(Task brief): Write out the text of all the items below again, swapping "Talla" for "Size" and leaving everything else unchanged. Leave the pictures out of your answer.

Items taken from a dataset
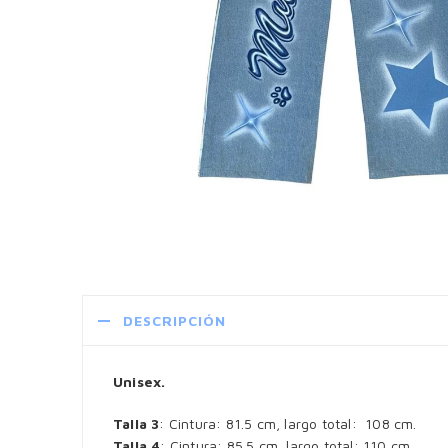
DESCRIPCIÓN
Unisex.
Talla 3
: Cintura: 81.5 cm, largo total: 108 cm.
Talla 4
: Cintura: 85.5 cm, largo total: 110 cm.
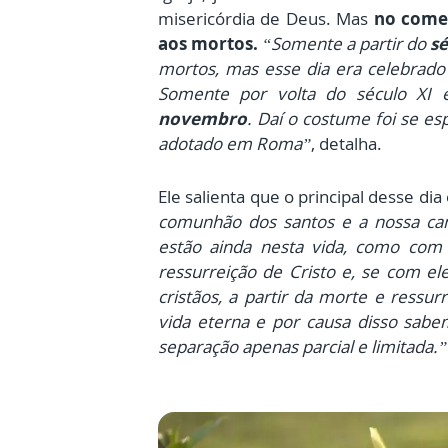
misericórdia de Deus. Mas
no come
aos mortos.
“Somente a partir do
sé
mortos, mas esse dia era celebrado
Somente por volta do século XI
novembro
. Daí o costume foi se e
adotado em Roma”
, detalha.
Ele salienta que o principal desse dia
comunhão dos santos e a nossa cam
estão ainda nesta vida, como com 
ressurreição de Cristo e, se com 
cristãos, a partir da morte e ressur
vida eterna e por causa disso sa
separação apenas parcial e limitada.”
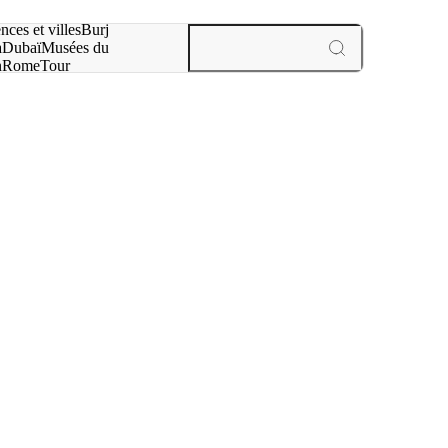
otre recherche :
nces et villes
Burj
a
Dubaï
Musées du
n
Rome
Tour
aris
expériences et villes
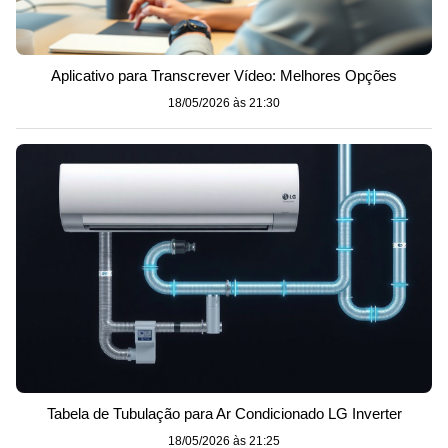
Aplicativo para Transcrever Vídeo: Melhores Opções
18/05/2026 às 21:30
Tabela de Tubulação para Ar Condicionado LG Inverter
18/05/2026 às 21:25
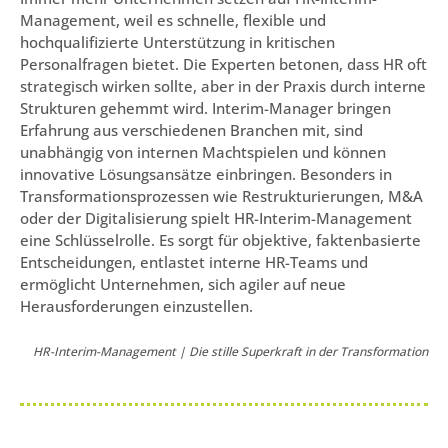
Management, weil es schnelle, flexible und
hochqualifizierte Unterstützung in kritischen
Personalfragen bietet. Die Experten betonen, dass HR oft
strategisch wirken sollte, aber in der Praxis durch interne
Strukturen gehemmt wird. Interim-Manager bringen
Erfahrung aus verschiedenen Branchen mit, sind
unabhängig von internen Machtspielen und können
innovative Lösungsansätze einbringen. Besonders in
Transformationsprozessen wie Restrukturierungen, M&A
oder der Digitalisierung spielt HR-Interim-Management
eine Schlüsselrolle. Es sorgt für objektive, faktenbasierte
Entscheidungen, entlastet interne HR-Teams und
ermöglicht Unternehmen, sich agiler auf neue
Herausforderungen einzustellen.
HR-Interim-Management | Die stille Superkraft in der Transformation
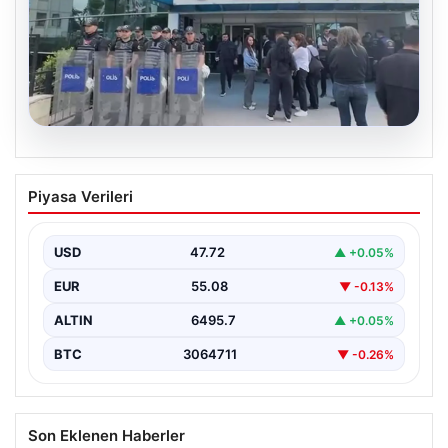
05.08.2026
Avcılar Belediyesi’ne operasyon. 12
Piyasa Verileri
şüpheli gözaltına alındı
USD
47.72
▲ +0.05%
EUR
55.08
▼ -0.13%
ALTIN
6495.7
▲ +0.05%
BTC
3064711
▼ -0.26%
Son Eklenen Haberler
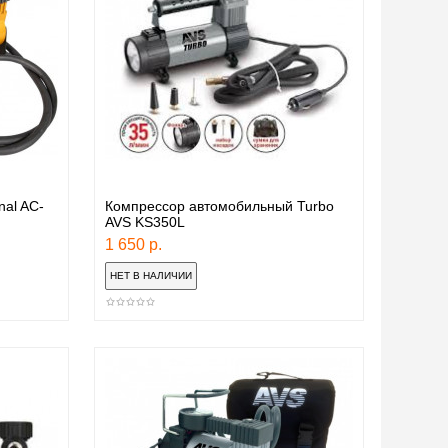
al AC-
Компрессор автомобильный Turbo
AVS KS350L
1 650 р.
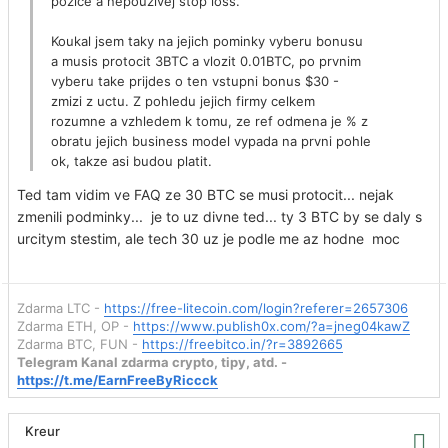
pozice a nepouzivej stop loss.
Koukal jsem taky na jejich pominky vyberu bonusu
a musis protocit 3BTC a vlozit 0.01BTC, po prvnim
vyberu take prijdes o ten vstupni bonus $30 -
zmizi z uctu. Z pohledu jejich firmy celkem
rozumne a vzhledem k tomu, ze ref odmena je % z
obratu jejich business model vypada na prvni pohle
ok, takze asi budou platit.
Ted tam vidim ve FAQ ze 30 BTC se musi protocit... nejak
zmenili podminky... je to uz divne ted... ty 3 BTC by se daly s
urcitym stestim, ale tech 30 uz je podle me az hodne moc
Zdarma LTC -
https://free-litecoin.com/login?referer=2657306
Zdarma ETH, OP -
https://www.publish0x.com/?a=jneg04kawZ
Zdarma BTC, FUN -
https://freebitco.in/?r=3892665
Telegram Kanal zdarma crypto, tipy, atd. -
https://t.me/EarnFreeByRiccck
Kreur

(Solution to this problem):
DESCRIPCIÓN
Unisex.
Size 3
: Cintura: 81.5 cm, largo total: 108 cm.
Size 4
: Cintura: 85.5 cm, largo total: 110 cm.
misericórdia de Deus. Mas
no come
aos mortos.
“Somente a partir do
sé
mortos, mas esse dia era celebrado
Somente por volta do século XI
novembro
. Daí o costume foi se e
adotado em Roma”
, detalha.
Ele salienta que o principal desse dia
comunhão dos santos e a nossa cam
estão ainda nesta vida, como com 
ressurreição de Cristo e, se com 
cristãos, a partir da morte e ressur
vida eterna e por causa disso sa
separação apenas parcial e limitada.”
otre recherche :
nces et villes
Burj
a
Dubaï
Musées du
n
Rome
Tour
aris
expériences et villes
Aplicativo para Transcrever Vídeo: Melhores Opções
18/05/2026 às 21:30
Tabela de Tubulação para Ar Condicionado LG Inverter
18/05/2026 às 21:25
Management, weil es schnelle, flexible und
hochqualifizierte Unterstützung in kritischen
Personalfragen bietet. Die Experten betonen, dass HR oft
strategisch wirken sollte, aber in der Praxis durch interne
Strukturen gehemmt wird. Interim-Manager bringen
Erfahrung aus verschiedenen Branchen mit, sind
unabhängig von internen Machtspielen und können
innovative Lösungsansätze einbringen. Besonders in
Transformationsprozessen wie Restrukturierungen, M&A
oder der Digitalisierung spielt HR-Interim-Management
eine Schlüsselrolle. Es sorgt für objektive, faktenbasierte
Entscheidungen, entlastet interne HR-Teams und
ermöglicht Unternehmen, sich agiler auf neue
Herausforderungen einzustellen.
HR-Interim-Management | Die stille Superkraft in der Transformation
05.08.2026
Avcılar Belediyesi’ne operasyon. 12
Piyasa Verileri
şüpheli gözaltına alındı
USD
47.72
▲ +0.05%
EUR
55.08
▼ -0.13%
ALTIN
6495.7
▲ +0.05%
BTC
3064711
▼ -0.26%
Son Eklenen Haberler
al AC-
Компрессор автомобильный Turbo
AVS KS350L
1 650 р.
pozice a nepouzivej stop loss.
Koukal jsem taky na jejich pominky vyberu bonusu
a musis protocit 3BTC a vlozit 0.01BTC, po prvnim
vyberu take prijdes o ten vstupni bonus $30 -
zmizi z uctu. Z pohledu jejich firmy celkem
rozumne a vzhledem k tomu, ze ref odmena je % z
obratu jejich business model vypada na prvni pohle
ok, takze asi budou platit.
Ted tam vidim ve FAQ ze 30 BTC se musi protocit... nejak
zmenili podminky... je to uz divne ted... ty 3 BTC by se daly s
urcitym stestim, ale tech 30 uz je podle me az hodne moc
Zdarma LTC -
https://free-litecoin.com/login?referer=2657306
Zdarma ETH, OP -
https://www.publish0x.com/?a=jneg04kawZ
Zdarma BTC, FUN -
https://freebitco.in/?r=3892665
Telegram Kanal zdarma crypto, tipy, atd. -
https://t.me/EarnFreeByRiccck
Kreur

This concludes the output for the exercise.